TASK OBJECTIVE:
Please return the entries, omitting and altering nothing.

INFORMATION SUPPLIED:
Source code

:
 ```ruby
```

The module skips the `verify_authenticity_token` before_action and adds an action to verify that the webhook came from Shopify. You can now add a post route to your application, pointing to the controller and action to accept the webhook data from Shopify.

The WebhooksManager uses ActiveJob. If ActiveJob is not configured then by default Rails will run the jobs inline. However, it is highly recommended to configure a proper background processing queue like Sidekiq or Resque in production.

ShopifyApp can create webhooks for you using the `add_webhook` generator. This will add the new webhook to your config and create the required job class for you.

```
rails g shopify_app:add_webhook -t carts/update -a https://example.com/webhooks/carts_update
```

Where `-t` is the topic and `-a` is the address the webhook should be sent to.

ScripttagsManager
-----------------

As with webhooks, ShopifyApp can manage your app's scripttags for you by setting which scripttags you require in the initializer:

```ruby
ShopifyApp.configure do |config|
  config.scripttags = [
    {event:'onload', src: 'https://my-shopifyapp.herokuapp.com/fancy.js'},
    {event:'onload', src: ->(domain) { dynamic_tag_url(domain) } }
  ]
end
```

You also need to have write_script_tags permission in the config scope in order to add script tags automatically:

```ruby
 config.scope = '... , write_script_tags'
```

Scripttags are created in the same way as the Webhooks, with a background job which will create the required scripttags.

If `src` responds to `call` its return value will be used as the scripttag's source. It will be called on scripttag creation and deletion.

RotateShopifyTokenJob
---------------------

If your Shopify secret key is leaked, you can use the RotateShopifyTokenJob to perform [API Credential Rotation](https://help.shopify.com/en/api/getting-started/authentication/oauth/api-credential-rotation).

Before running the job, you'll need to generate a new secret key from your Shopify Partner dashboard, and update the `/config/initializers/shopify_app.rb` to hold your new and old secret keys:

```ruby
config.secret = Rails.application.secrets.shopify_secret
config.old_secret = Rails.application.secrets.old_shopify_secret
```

RESPONSE BELOW:
Source code

:
 ```ruby
```

The module skips the `verify_authenticity_token` before_action and adds an action to verify that the webhook came from Shopify. You can now add a post route to your application, pointing to the controller and action to accept the webhook data from Shopify.

The WebhooksManager uses ActiveJob. If ActiveJob is not configured then by default Rails will run the jobs inline. However, it is highly recommended to configure a proper background processing queue like Sidekiq or Resque in production.

ShopifyApp can create webhooks for you using the `add_webhook` generator. This will add the new webhook to your config and create the required job class for you.

```
rails g shopify_app:add_webhook -t carts/update -a https://example.com/webhooks/carts_update
```

Where `-t` is the topic and `-a` is the address the webhook should be sent to.

ScripttagsManager
-----------------

As with webhooks, ShopifyApp can manage your app's scripttags for you by setting which scripttags you require in the initializer:

```ruby
ShopifyApp.configure do |config|
  config.scripttags = [
    {event:'onload', src: 'https://my-shopifyapp.herokuapp.com/fancy.js'},
    {event:'onload', src: ->(domain) { dynamic_tag_url(domain) } }
  ]
end
```

You also need to have write_script_tags permission in the config scope in order to add script tags automatically:

```ruby
 config.scope = '... , write_script_tags'
```

Scripttags are created in the same way as the Webhooks, with a background job which will create the required scripttags.

If `src` responds to `call` its return value will be used as the scripttag's source. It will be called on scripttag creation and deletion.

RotateShopifyTokenJob
---------------------

If your Shopify secret key is leaked, you can use the RotateShopifyTokenJob to perform [API Credential Rotation](https://help.shopify.com/en/api/getting-started/authentication/oauth/api-credential-rotation).

Before running the job, you'll need to generate a new secret key from your Shopify Partner dashboard, and update the `/config/initializers/shopify_app.rb` to hold your new and old secret keys:

```ruby
config.secret = Rails.application.secrets.shopify_secret
config.old_secret = Rails.application.secrets.old_shopify_secret
```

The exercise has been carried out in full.